Countless Impressionist exhibitions in the United States and abroad have offered museumgoers the chance to fully
appreciate one artist's career, to immerse themselves in favorite landscapes, or to marvel at the great and diverse
collections of Impressionist masterpieces amassed by discerning connoisseurs. The exhibition Faces of
Impressionism: Portraits from American Collections will give visitors to the Cleveland Museum of Art (CMA)
an intimate view of these artists' lives through paintings of people whose stories are entwined with theirs. Fifty-nine
paintings by 15 artists are included. Four have been added for the Cleveland showing only. More than 30 public
and private collections across the United States, including the CMA, are represented.
CMA director Katharine Lee Reid explained the appeal of this particular show: What we get to see in this
exhibition is the Impressionists tackling the grand European tradition of portraiture with their revolutionary
painting vocabulary and their inclination to spontaneity. The paintings are compelling not only because the subjects
are people — unique human beings just like ourselves — but because most of them reveal the artists' perspectives
on their relatives and closest friends.
First Major Exhibition to Survey Impressionists Making Portraits
Impressionism is best known for light-filled paintings of Paris and the French countryside, but the Impressionists
also explored portrait painting, both following tradition and breaking with it. They sometimes accepted
commissions to paint subjects in flattering poses, such as Renoir's Romaine Lacaux or Marie-Thérèse
Durand-Ruel Sewing (selected for the exhibition's catalogue cover). More often they captured friends and family
engaged in everyday activities. The paintings in Faces of Impressionism range from individual and group portraits
to figures in landscapes and self-portraits; they date from about 1855 to about 1905.

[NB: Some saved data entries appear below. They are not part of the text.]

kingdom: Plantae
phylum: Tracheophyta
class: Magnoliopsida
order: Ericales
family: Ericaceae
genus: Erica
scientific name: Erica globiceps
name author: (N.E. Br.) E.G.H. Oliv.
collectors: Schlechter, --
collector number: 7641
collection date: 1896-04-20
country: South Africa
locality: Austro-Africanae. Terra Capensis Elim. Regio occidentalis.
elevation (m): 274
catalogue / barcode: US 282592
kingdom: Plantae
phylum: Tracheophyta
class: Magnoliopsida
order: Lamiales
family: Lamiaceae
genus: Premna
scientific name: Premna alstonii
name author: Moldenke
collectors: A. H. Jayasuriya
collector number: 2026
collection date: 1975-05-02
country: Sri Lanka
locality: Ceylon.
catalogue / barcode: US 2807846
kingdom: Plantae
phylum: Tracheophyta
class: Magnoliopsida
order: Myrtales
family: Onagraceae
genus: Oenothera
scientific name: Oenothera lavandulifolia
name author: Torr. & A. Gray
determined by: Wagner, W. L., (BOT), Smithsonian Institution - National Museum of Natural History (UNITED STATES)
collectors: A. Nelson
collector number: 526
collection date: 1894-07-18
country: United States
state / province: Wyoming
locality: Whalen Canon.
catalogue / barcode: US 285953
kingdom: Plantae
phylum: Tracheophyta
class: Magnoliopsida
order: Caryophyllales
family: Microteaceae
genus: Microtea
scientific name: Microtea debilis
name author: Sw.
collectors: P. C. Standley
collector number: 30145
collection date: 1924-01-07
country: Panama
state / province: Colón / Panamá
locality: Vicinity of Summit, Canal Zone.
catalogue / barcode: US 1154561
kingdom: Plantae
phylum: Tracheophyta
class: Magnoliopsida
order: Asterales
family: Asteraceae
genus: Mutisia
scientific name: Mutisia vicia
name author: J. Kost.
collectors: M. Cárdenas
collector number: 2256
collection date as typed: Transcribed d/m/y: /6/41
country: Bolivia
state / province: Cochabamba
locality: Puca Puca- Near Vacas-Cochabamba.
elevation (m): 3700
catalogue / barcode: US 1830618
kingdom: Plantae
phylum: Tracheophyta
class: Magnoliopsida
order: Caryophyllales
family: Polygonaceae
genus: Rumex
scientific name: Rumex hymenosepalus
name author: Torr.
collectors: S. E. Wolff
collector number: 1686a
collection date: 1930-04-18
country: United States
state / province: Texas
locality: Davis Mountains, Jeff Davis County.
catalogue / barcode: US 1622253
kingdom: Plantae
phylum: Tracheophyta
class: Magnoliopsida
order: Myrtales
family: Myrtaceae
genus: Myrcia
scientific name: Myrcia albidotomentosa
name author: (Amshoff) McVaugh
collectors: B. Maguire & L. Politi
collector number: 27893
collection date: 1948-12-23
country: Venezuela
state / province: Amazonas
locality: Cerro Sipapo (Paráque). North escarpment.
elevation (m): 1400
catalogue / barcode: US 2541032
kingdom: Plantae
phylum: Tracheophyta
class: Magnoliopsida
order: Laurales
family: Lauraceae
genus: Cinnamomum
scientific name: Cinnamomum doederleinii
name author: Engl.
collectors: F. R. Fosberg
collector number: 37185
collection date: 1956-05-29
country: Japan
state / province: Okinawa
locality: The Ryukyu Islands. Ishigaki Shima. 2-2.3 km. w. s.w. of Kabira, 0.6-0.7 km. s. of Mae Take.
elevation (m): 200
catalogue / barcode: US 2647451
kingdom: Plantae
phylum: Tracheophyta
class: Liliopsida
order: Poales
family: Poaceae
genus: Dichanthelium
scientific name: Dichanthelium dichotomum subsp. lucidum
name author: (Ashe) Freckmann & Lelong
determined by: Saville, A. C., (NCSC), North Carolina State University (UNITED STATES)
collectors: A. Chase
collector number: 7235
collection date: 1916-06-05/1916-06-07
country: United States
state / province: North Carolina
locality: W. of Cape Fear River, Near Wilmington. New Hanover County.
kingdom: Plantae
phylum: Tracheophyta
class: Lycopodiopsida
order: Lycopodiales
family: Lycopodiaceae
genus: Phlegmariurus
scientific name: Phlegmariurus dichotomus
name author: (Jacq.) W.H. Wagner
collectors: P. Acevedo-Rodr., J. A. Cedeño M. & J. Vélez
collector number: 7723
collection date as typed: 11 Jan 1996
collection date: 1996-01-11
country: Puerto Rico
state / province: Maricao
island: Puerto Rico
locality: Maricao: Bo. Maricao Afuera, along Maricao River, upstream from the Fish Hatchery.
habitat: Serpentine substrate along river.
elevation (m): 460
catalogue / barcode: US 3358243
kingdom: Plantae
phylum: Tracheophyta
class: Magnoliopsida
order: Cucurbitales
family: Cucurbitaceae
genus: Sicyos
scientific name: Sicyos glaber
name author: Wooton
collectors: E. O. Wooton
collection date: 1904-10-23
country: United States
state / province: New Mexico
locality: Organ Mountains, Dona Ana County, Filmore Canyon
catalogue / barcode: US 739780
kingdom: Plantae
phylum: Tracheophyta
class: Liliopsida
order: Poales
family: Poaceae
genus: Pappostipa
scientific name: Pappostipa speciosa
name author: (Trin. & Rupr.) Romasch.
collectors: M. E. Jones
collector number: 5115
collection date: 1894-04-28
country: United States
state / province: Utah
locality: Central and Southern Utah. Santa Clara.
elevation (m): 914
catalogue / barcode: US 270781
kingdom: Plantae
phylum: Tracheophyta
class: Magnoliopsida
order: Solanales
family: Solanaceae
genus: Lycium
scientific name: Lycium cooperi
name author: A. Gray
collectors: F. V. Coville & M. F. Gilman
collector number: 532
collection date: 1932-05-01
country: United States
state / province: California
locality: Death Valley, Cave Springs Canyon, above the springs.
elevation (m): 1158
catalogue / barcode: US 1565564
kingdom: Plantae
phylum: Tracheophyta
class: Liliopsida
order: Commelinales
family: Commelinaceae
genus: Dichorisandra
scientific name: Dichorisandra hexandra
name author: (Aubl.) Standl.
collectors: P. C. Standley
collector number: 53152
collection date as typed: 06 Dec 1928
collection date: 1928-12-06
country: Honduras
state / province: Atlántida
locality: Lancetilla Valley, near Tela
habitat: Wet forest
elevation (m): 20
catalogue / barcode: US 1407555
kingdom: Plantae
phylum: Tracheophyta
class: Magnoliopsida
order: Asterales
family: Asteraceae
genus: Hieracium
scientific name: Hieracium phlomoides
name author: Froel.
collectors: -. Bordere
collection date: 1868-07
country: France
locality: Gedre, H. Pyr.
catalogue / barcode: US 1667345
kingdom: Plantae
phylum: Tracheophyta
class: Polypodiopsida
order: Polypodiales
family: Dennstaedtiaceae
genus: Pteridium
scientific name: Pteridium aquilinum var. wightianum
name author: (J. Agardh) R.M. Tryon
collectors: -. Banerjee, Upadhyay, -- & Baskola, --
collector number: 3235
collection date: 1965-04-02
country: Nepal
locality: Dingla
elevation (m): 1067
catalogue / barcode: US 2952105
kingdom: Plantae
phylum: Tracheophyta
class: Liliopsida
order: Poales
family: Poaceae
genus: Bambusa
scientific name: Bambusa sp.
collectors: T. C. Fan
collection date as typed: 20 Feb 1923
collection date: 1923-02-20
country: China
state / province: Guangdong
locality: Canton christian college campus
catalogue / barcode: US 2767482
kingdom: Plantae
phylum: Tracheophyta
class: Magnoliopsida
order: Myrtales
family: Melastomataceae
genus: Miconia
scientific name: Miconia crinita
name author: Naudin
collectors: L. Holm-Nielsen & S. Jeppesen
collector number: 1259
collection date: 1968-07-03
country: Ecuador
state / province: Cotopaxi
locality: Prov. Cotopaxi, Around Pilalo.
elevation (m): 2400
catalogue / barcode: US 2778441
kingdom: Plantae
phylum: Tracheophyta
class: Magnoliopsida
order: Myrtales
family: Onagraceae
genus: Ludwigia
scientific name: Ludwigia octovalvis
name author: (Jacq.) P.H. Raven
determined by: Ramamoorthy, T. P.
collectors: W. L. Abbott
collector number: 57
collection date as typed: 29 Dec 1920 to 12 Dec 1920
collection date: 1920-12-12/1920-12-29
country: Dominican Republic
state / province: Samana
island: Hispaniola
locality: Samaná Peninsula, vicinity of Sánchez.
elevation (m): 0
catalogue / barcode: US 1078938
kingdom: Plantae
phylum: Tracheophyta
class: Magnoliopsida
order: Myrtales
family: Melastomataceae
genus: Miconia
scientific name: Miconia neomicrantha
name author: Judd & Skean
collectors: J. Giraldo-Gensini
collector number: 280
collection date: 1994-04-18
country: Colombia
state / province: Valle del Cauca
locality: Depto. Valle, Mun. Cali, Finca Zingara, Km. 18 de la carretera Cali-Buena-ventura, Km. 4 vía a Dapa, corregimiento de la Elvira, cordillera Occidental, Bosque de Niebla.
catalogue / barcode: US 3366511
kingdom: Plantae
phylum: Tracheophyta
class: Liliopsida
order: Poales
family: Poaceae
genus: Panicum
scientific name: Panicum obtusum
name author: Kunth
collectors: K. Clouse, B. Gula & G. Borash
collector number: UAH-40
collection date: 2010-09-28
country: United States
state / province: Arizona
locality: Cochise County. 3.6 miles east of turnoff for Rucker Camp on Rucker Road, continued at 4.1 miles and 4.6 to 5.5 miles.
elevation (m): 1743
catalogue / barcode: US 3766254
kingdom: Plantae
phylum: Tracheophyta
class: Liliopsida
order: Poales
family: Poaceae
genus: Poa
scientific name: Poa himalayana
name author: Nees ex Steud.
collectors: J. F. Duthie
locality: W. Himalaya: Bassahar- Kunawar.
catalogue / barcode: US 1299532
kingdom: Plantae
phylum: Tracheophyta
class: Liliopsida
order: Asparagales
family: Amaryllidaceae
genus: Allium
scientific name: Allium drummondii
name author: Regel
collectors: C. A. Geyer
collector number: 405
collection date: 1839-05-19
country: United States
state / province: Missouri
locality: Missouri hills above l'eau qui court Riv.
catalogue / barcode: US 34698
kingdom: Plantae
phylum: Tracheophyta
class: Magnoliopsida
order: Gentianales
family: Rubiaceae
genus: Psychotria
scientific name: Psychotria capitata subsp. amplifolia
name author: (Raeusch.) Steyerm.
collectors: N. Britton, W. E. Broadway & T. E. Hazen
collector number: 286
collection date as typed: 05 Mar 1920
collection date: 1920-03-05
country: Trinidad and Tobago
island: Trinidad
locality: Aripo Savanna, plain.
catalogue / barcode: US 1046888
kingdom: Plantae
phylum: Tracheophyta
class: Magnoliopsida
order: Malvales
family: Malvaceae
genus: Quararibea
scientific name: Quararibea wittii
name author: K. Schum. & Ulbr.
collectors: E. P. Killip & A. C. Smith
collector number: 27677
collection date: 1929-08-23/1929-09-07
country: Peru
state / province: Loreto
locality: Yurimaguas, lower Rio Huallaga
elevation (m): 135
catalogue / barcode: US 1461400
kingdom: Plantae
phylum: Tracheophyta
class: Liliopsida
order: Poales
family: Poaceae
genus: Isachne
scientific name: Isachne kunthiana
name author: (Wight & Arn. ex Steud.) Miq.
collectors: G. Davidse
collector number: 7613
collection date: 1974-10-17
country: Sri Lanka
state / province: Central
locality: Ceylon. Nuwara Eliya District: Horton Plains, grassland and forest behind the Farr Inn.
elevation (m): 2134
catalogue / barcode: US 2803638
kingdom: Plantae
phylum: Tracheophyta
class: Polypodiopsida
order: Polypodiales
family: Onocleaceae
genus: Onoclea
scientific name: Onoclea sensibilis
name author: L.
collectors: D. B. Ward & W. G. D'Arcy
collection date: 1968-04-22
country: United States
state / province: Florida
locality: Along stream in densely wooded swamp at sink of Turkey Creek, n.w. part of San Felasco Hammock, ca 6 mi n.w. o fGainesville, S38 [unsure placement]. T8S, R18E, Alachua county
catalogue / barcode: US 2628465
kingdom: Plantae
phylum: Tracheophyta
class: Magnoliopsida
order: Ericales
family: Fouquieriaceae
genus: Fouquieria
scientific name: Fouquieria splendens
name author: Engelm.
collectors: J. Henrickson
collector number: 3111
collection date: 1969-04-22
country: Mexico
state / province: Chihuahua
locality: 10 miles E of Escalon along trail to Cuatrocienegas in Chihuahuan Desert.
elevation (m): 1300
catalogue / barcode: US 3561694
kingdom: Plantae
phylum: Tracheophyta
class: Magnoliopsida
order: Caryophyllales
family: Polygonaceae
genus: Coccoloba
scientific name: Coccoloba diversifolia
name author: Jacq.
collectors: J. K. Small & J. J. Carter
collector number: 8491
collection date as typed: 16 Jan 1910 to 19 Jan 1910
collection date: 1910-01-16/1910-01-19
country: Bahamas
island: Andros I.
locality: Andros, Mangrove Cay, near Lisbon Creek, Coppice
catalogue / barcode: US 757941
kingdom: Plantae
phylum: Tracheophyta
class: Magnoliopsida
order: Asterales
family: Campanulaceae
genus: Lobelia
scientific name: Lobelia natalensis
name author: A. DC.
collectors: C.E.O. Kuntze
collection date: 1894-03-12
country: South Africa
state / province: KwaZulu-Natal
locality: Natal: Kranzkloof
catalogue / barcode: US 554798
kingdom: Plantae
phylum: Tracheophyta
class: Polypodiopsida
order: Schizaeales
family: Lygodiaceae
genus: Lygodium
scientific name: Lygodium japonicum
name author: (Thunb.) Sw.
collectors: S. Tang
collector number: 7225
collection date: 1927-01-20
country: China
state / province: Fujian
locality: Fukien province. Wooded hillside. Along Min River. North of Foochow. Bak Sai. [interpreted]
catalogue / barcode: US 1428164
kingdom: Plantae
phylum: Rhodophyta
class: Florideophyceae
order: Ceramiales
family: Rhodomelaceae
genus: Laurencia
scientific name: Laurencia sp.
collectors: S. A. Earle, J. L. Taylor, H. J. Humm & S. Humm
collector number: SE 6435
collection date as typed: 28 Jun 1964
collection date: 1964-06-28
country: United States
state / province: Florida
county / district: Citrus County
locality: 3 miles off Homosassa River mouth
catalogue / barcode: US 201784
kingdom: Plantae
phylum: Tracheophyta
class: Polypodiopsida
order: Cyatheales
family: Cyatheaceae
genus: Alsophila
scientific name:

Sylvain Bellenger, CMA's curator of 19th-century European painting, is overseeing the exhibition at its Cleveland
venue. Asked what will be most important and memorable to visitors to Faces of Impressionism, he said:
I believe this show will make people think more of these great painters as intensely original
masters, not as members of a 'movement.' Their solidarity was in their struggle against the same
cause — the academy they viewed as stagnant or frozen — rather than for a common cause.
When they focused on people, they faced the particular constraints of portrait painting: its
exhaustive exploration by their predecessors among Western painters from the Renaissance
onward, and their own audience's expectations of resemblance to a person.
Each artist spent hours and hours in the Louvre studying its many masterpieces, but their resulting works are
intensely original. Their personal quests for unique, modern expressions of portraiture led their inventive minds
down distinctive paths, giving us the particular interest of Degas in Renaissance portraiture and later in the
movement of dancers; echoes of the Spanish school in Manet and of England's Turner in Monet; or Cézanne's
psychologically bereft sitters (whom he seemed to approach not much differently than apples or Mont Ste.
Victoire). Cassatt's mother-and-child images hardly ever depict actual mothers with their own children, but they are,
in my view, the modern descendants of many affectionate Madonnas.